■ **Exercise description**: Pick out each line below that contains the string "alphaTex", where uppercase and lowercase must match.

■ **Dataset records**:

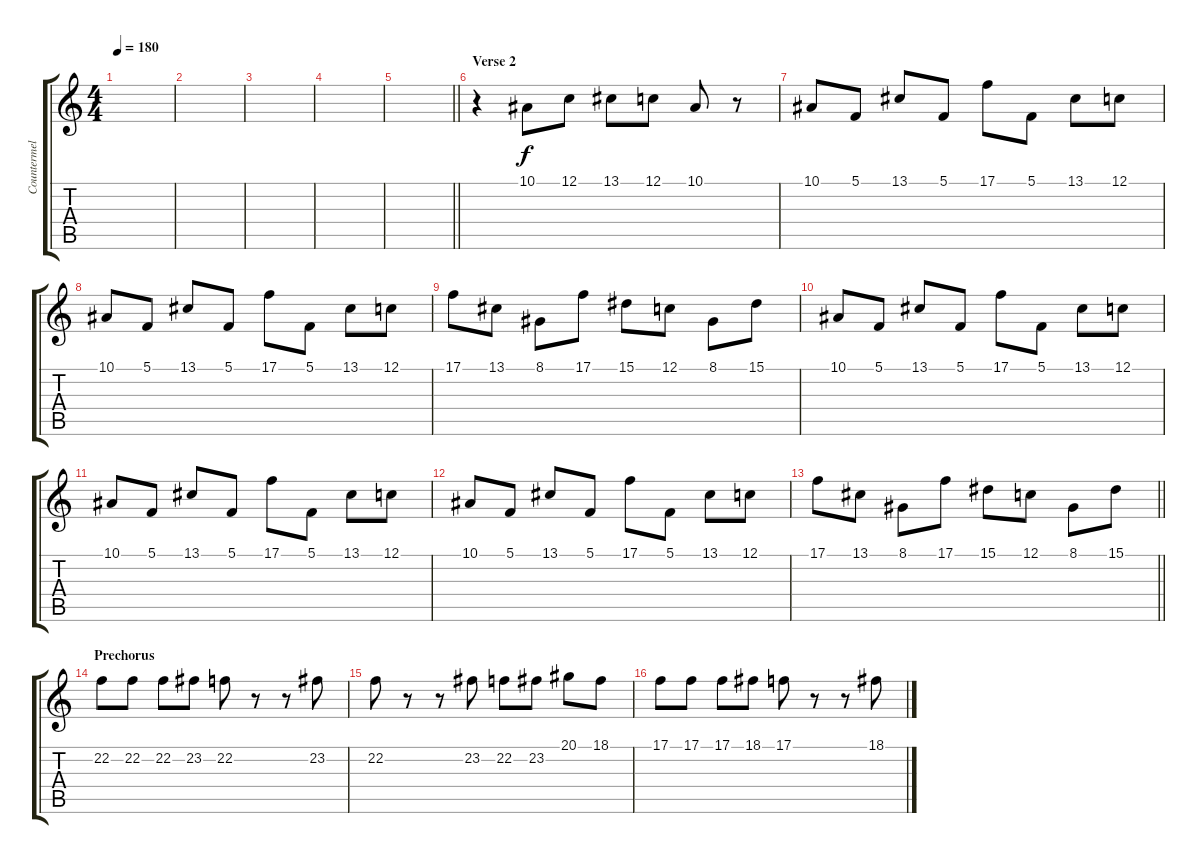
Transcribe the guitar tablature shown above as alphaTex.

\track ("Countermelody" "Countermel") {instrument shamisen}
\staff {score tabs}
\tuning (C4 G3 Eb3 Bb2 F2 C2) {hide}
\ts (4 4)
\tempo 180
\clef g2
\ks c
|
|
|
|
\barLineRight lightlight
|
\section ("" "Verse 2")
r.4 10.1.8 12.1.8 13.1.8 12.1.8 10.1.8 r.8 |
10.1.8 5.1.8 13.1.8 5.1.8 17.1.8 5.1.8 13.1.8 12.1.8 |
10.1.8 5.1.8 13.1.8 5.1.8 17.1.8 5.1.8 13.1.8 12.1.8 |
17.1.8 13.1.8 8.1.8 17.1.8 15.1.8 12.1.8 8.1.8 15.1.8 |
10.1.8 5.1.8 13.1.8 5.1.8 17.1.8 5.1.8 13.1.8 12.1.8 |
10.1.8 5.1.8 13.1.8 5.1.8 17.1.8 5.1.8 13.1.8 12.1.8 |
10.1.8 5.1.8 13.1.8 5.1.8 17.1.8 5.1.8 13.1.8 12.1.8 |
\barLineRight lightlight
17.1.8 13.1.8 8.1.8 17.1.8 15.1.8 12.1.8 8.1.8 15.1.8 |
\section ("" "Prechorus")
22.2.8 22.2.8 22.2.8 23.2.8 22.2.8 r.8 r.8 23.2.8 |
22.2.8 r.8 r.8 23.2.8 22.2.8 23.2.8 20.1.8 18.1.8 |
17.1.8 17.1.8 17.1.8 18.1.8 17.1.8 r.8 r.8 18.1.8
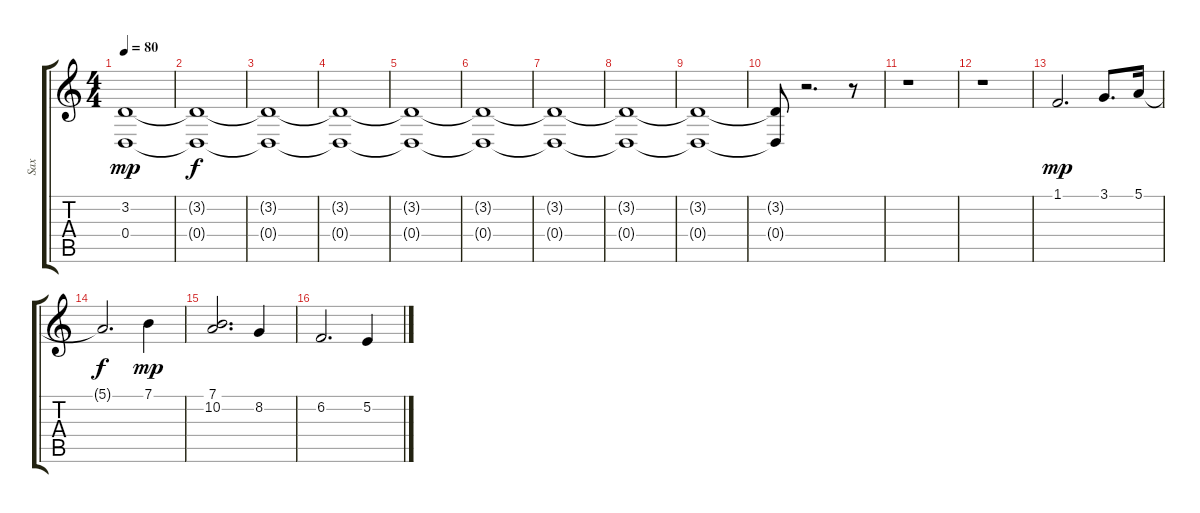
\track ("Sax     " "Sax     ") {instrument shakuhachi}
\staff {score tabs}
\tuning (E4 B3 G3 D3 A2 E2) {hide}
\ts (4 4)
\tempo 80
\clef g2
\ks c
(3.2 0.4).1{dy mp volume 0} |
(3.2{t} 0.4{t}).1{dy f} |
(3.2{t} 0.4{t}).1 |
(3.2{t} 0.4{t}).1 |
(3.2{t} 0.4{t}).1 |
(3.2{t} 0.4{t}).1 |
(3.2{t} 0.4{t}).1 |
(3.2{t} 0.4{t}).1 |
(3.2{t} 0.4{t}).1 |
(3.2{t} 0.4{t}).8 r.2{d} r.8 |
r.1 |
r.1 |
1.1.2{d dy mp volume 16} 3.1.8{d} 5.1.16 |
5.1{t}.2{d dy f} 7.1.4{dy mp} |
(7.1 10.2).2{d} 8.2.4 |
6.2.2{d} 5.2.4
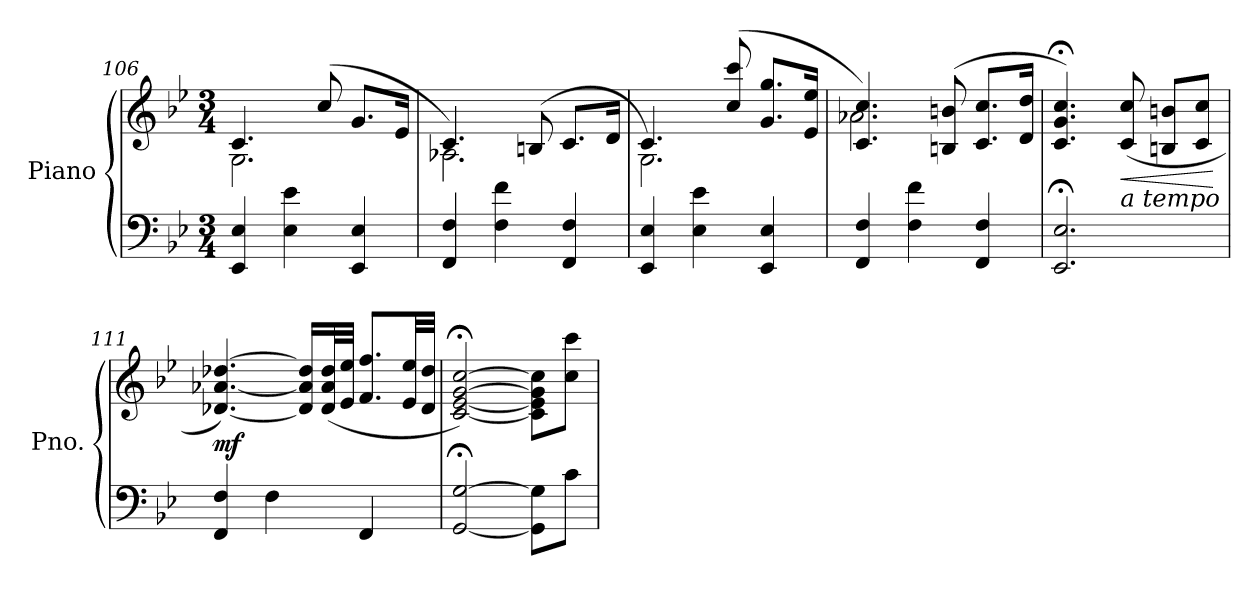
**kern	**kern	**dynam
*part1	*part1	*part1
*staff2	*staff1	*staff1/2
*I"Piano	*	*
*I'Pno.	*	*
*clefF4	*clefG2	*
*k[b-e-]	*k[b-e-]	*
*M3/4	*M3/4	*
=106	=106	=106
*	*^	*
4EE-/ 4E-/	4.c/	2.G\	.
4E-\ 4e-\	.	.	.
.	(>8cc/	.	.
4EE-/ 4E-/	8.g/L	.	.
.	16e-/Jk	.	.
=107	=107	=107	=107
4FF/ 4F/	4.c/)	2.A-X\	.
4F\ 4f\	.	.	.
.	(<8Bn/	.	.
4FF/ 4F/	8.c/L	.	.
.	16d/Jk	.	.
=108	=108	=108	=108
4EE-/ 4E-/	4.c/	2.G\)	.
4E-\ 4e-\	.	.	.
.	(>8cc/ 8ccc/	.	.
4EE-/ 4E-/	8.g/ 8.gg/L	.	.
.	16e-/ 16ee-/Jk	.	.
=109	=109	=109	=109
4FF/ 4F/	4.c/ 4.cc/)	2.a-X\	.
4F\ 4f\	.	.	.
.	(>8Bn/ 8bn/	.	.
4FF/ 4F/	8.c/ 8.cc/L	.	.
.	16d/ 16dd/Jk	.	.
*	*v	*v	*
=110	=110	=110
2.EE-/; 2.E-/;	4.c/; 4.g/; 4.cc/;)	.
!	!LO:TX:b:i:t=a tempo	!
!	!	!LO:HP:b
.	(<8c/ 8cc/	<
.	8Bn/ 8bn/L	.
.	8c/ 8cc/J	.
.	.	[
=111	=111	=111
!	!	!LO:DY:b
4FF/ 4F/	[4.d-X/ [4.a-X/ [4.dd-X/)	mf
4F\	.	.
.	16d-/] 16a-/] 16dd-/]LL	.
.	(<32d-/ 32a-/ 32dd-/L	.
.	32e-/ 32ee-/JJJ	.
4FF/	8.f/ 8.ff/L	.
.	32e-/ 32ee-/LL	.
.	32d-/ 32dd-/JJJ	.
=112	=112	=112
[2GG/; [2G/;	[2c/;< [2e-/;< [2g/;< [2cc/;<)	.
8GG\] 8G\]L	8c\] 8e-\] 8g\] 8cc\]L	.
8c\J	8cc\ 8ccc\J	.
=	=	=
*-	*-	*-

* * *

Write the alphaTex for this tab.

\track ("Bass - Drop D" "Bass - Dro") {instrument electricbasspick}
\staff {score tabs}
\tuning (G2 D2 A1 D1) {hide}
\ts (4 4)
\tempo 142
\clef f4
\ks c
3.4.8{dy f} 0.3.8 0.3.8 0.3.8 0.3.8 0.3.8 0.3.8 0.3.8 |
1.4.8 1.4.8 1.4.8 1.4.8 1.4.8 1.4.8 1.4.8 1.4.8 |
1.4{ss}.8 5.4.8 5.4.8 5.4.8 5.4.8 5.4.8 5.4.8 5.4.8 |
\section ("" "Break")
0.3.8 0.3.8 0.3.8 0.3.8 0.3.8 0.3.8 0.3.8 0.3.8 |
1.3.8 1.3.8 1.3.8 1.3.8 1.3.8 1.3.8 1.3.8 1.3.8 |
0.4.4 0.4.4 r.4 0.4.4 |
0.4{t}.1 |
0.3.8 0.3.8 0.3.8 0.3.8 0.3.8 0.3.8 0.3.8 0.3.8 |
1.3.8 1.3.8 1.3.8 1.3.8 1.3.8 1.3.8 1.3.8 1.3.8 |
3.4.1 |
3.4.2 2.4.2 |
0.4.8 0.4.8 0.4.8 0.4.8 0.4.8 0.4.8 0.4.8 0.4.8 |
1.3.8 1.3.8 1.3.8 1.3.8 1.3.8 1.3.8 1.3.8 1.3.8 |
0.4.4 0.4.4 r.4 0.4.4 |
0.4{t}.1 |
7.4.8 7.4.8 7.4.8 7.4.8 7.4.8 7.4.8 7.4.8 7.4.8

■ **The response**:
Transcribe the guitar tablature shown above as alphaTex.
Write the alphaTex for this tab.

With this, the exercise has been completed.